**TASK DIRECTIONS**
Turn the items in the part that opens with the line containing "genus: Loropetalum" and closes with the line containing "state / province: México" into a two-column CSV headed field and value, with one row per item. Put each entry in its own quoted field, and replace any line breaks with spaces.

**DATA EXCERPTS**

★ ★ ★

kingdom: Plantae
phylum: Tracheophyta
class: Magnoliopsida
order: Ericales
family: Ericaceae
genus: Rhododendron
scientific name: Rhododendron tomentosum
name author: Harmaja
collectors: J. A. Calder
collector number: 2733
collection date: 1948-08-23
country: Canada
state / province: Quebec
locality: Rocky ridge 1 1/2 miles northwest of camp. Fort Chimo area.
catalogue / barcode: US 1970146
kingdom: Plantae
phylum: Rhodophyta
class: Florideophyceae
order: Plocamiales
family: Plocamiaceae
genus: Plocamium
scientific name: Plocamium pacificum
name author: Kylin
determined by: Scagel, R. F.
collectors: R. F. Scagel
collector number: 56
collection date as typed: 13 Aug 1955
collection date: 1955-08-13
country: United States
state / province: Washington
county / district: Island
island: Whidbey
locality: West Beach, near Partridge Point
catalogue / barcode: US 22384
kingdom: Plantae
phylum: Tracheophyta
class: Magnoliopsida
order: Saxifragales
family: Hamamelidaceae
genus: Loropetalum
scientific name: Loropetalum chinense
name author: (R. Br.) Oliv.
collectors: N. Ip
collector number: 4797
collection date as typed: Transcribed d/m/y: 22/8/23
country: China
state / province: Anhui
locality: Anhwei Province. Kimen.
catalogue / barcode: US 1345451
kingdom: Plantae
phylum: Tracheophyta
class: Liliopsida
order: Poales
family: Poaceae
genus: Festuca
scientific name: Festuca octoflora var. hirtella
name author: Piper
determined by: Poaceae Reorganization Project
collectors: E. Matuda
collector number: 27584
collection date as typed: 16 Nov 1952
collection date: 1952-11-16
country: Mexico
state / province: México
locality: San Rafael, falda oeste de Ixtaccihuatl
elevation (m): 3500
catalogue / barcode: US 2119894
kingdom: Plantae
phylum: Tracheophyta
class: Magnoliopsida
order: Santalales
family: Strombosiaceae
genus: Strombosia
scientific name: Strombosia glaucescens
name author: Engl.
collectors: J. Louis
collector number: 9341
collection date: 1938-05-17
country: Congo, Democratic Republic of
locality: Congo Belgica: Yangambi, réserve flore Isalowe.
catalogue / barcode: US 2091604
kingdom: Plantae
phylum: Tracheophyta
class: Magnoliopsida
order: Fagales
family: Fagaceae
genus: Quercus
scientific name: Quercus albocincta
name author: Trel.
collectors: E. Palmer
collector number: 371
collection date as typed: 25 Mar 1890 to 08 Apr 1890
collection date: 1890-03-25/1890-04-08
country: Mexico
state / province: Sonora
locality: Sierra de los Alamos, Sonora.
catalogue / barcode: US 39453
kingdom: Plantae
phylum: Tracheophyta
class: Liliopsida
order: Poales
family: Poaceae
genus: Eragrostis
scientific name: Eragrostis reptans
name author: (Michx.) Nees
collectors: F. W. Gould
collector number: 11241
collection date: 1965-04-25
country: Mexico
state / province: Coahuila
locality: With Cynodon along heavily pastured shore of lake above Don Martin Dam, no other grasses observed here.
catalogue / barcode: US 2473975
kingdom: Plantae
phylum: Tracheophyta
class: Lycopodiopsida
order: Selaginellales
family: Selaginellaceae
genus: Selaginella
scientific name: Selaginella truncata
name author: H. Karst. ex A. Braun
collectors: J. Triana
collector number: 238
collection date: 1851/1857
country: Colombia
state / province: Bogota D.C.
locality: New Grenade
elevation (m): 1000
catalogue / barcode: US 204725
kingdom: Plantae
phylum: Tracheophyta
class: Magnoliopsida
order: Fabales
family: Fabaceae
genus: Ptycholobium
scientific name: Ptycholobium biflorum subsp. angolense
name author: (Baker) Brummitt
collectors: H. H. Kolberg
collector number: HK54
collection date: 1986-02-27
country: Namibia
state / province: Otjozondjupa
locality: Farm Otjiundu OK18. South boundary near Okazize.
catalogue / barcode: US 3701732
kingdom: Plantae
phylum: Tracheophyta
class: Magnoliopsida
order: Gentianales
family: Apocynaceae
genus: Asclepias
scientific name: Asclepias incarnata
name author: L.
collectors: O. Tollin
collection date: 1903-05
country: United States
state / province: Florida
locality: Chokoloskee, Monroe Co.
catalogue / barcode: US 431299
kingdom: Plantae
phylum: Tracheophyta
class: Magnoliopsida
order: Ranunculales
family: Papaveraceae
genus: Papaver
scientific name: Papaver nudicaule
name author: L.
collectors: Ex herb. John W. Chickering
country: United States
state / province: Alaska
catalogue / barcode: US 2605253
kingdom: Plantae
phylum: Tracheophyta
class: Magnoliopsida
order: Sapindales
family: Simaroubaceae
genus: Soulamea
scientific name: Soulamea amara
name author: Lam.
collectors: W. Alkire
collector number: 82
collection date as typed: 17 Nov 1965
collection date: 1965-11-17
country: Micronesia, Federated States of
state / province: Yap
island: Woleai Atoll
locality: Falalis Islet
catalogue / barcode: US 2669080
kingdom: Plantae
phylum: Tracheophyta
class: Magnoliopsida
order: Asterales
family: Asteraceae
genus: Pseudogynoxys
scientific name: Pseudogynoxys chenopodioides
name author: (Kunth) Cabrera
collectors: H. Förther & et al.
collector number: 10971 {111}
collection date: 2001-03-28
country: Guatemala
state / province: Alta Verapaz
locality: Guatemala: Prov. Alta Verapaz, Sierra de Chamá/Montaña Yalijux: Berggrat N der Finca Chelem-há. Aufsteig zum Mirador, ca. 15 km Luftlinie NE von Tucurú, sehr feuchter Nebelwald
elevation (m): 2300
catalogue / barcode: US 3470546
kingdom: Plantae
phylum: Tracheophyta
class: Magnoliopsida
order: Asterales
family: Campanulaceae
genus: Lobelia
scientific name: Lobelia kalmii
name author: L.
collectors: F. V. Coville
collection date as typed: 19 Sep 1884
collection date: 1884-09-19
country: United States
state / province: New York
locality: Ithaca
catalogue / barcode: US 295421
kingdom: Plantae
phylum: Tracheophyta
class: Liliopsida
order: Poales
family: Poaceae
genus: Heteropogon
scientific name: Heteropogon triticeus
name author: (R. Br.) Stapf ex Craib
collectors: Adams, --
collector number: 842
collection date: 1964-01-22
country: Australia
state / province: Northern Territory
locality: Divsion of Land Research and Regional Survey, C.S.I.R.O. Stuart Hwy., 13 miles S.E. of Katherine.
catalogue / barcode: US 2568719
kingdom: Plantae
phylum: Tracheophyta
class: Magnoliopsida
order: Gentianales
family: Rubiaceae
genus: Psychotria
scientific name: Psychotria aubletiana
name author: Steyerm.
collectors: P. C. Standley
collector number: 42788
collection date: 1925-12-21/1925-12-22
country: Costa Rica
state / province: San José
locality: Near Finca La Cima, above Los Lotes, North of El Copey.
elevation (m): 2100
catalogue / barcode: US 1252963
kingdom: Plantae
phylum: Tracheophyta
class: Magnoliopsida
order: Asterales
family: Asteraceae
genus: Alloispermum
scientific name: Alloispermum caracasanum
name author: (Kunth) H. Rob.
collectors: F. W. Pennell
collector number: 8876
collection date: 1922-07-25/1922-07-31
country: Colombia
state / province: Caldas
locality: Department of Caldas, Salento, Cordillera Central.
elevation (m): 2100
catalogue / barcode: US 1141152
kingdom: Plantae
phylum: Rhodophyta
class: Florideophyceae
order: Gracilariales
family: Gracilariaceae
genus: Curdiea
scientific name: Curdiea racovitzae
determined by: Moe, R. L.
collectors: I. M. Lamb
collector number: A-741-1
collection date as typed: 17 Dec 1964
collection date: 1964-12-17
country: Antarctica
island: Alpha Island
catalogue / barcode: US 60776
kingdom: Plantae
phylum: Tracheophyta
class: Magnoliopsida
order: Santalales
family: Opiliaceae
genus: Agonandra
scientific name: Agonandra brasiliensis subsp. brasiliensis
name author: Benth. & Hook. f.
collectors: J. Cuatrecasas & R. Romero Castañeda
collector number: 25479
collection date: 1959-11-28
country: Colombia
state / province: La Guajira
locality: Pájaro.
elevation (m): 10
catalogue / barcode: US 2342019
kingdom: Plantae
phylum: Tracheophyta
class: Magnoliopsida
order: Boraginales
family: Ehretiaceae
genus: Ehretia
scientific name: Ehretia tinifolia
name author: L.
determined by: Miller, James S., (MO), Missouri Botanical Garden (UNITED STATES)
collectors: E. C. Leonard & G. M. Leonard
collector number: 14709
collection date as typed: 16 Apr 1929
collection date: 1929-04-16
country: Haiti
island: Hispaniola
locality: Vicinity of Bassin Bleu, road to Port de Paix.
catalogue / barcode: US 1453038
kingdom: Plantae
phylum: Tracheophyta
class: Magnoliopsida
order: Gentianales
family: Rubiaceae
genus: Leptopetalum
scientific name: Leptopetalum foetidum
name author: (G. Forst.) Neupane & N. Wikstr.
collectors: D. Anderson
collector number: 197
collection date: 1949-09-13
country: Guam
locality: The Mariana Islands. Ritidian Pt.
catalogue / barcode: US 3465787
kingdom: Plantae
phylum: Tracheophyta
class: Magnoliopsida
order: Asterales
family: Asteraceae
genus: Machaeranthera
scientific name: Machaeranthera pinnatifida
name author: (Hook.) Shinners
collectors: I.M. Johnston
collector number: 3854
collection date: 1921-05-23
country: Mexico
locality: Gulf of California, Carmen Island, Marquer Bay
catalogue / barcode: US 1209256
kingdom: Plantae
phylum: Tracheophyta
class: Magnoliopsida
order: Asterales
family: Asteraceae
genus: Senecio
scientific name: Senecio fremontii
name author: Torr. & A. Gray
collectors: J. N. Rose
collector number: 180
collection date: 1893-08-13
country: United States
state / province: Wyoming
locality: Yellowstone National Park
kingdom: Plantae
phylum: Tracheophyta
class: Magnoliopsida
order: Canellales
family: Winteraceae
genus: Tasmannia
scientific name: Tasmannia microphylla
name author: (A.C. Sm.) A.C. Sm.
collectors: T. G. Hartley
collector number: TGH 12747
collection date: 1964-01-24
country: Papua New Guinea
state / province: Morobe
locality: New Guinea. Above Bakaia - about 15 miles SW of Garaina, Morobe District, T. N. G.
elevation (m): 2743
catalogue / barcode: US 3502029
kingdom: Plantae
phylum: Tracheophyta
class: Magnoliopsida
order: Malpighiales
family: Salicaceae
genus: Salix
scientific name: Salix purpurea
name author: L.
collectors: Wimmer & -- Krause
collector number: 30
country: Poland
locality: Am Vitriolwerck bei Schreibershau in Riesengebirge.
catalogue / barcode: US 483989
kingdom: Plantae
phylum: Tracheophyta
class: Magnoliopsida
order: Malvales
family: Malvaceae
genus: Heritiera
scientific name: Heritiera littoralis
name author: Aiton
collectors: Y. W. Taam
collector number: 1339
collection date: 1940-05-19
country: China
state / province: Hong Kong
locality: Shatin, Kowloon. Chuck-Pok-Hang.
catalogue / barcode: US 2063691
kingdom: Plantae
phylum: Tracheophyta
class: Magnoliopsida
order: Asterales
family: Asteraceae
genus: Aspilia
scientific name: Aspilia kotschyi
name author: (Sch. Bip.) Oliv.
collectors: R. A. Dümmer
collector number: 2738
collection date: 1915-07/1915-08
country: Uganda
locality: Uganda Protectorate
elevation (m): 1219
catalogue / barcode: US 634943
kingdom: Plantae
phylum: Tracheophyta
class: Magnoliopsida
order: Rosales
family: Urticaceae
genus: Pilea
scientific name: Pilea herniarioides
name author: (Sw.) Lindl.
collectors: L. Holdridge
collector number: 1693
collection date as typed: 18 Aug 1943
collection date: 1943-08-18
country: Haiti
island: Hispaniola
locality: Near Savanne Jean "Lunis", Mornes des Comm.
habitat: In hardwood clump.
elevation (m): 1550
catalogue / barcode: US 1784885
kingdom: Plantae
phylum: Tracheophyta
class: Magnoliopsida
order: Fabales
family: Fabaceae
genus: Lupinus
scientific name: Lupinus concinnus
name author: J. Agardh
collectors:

★ ★ ★

**SOLUTION BELOW**
field,value
"genus:","Loropetalum"
"scientific name:","Loropetalum chinense"
"name author:","(R. Br.) Oliv."
"collectors:","N. Ip"
"collector number:","4797"
"collection date as typed:","Transcribed d/m/y: 22/8/23"
"country:","China"
"state / province:","Anhui"
"locality:","Anhwei Province. Kimen."
"catalogue / barcode:","US 1345451"
"kingdom:","Plantae"
"phylum:","Tracheophyta"
"class:","Liliopsida"
"order:","Poales"
"family:","Poaceae"
"genus:","Festuca"
"scientific name:","Festuca octoflora var. hirtella"
"name author:","Piper"
"determined by:","Poaceae Reorganization Project"
"collectors:","E. Matuda"
"collector number:","27584"
"collection date as typed:","16 Nov 1952"
"collection date:","1952-11-16"
"country:","Mexico"
"state / province:","México"